Most of these scripts take the following parameters:

local_dir rsync_host rsync_dir

HTTP(s)

We use nginx as our webserver.

Index

An index of the archives we mirror is available at mirror.csclub.uwaterloo.ca.

As of Winter 2010, it is now generated by a Python script in ~mirror/mirror-index.

~mirror/mirror-index/make-index is scheduled in /etc/cron.d/csc-mirror to be run at 5:40am on the 14th and 28th of each month. The script can be run manually when needed (for example, when the archive list is updated) by running:

sudo -u mirror /home/mirror/mirror-index/make-index.py

This causes an instance of du which computes the size of each directory. This list is then sorted alphabetically by directory name and returned to the Python script. If any errors occur during this process, the script conservatively chooses to exit rather than risk generating an index file that is incorrect.

make-index.py is configured by means of a YAML file, config.yaml, in the same directory.

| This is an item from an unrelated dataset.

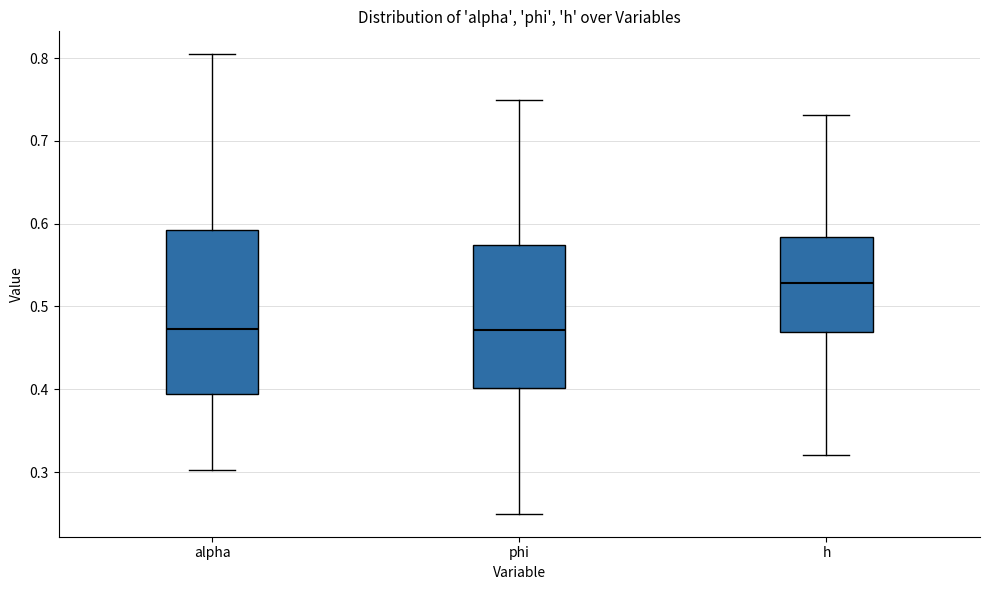

Comparing the boxes themselves (not the whiskers), which one is the tallest?

alpha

Its format is as follows:

docroot: /mirror/root
duflags: --human-readable --max-depth=1
output: /mirror/root/index.html

exclude:
   - include
   - lost+found
   - pub
# (...)

directories:
  apache:
    site: apache.org
    url: http://www.apache.org/

  archlinux:
    site: archlinux.org
    url: http://www.archlinux.org/

# (...)

The docroot is the directory which is to be scanned; this will probably always be the mirror root from which Apache serves. duflags specifies the flags to be passed to du. This is here so that it's easy to find and alter. For instance, we could change --human-readable to --si if we ever decided that, like hard disk manufacturers, we want sizes to appear larger than they are. output defines the file to which the generated index will be written.

exclude specifies the list of directories which will not be included in the generated index page (since, by default, all folders are included in the generated index page).

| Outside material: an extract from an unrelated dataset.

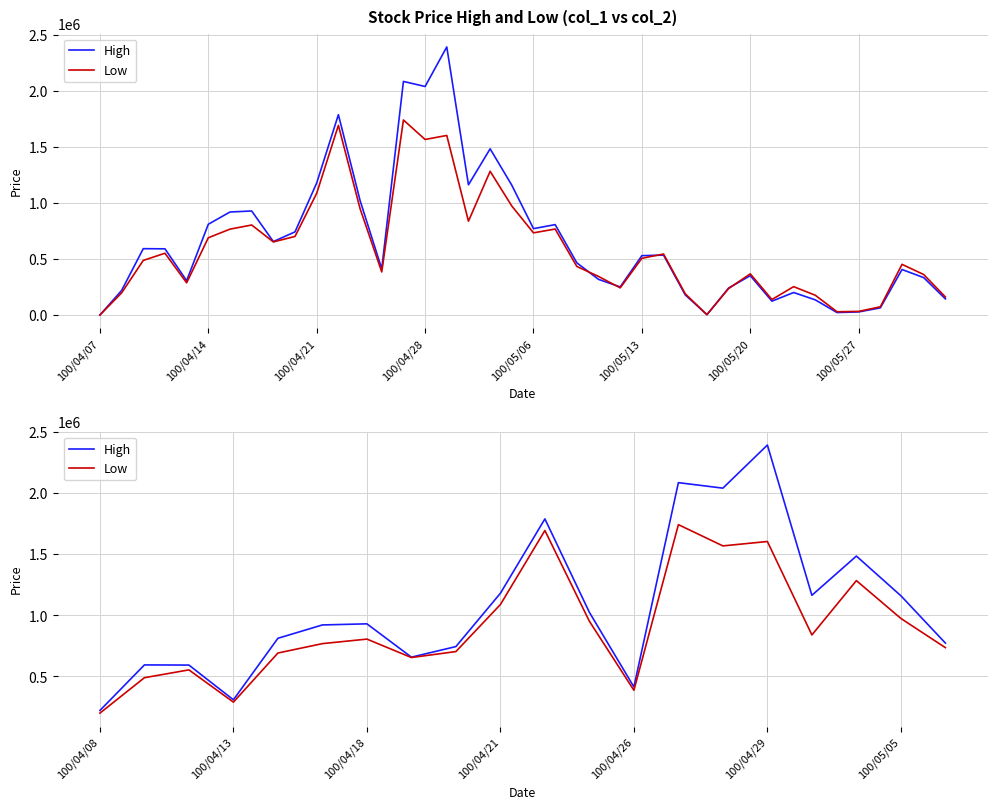

What is the difference between the maximum and minimum values in the High series?

2173030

Finally, directories specifies the list of directories to be listed. The format is fairly straightforward: simply name the directory and provide a site (the display name in the "Project Site" column) and URL. One caveat here is that YAML does not allow tabs for whitespace. Indent with two spaces to remain consistent with the existing file format, please. Also note that the directory name is case-sensitive, as is always the case on Unix.

Finally, the HTML index file is generated from index.mako, a Mako template (which is mostly HTML anyhow). If you really can't figure out how it works, look up the Mako documentation.

FTP

We use proftpd (standalone daemon) as our FTP server.

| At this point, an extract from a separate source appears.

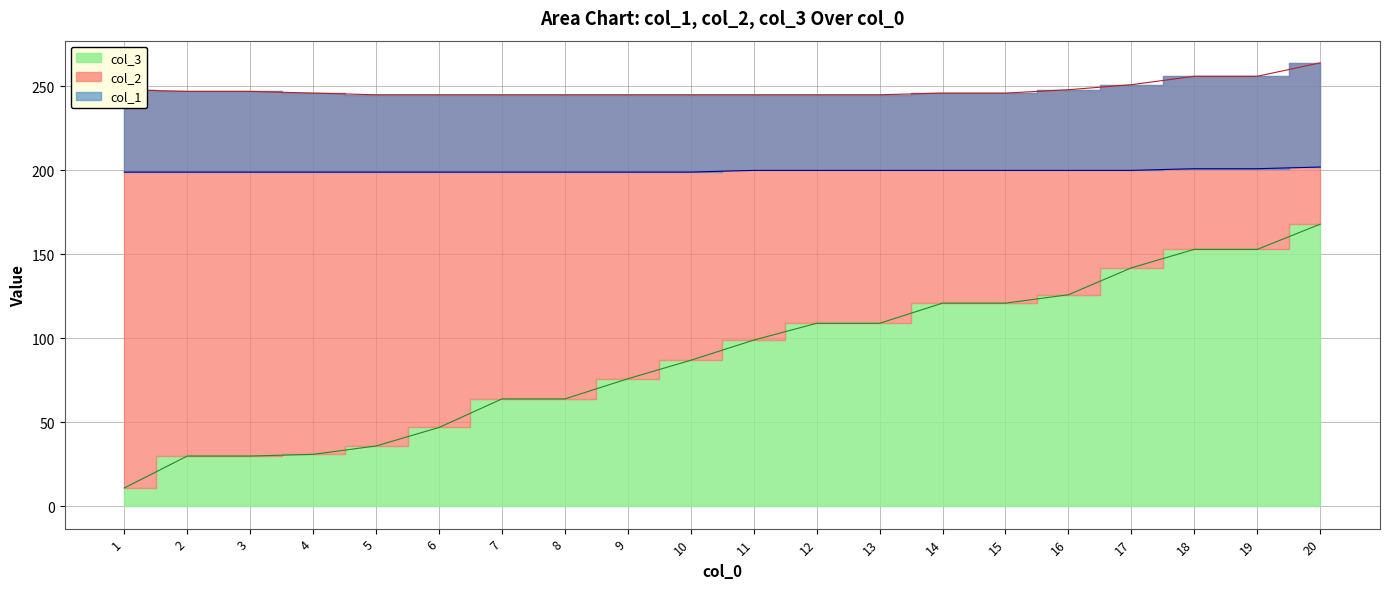

How many data points in col_2 are above 246?

8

To increase performance, we disable DNS lookups in proftpd.conf:

UseReverseDNS           off
IdentLookups            off

We also limit the amount of CPU/memory resources used (e.g. to minimize Globbing resources):

RLimitCPU               session 10
RLimitMemory            session 4096K

We allow a maximum of 500 concurrent FTP sessions:

MaxInstances            500
MaxClients              500

The contents of /mirror/root/include/motd.msg are displayed when a user connects.

rsync

We use rsyncd (standalone daemon).

We disable compression and checksumming in rsyncd.conf:

dont compress = *
refuse options = c delete

The contents of /mirror/root/include/motd.msg are displayed when a user connects.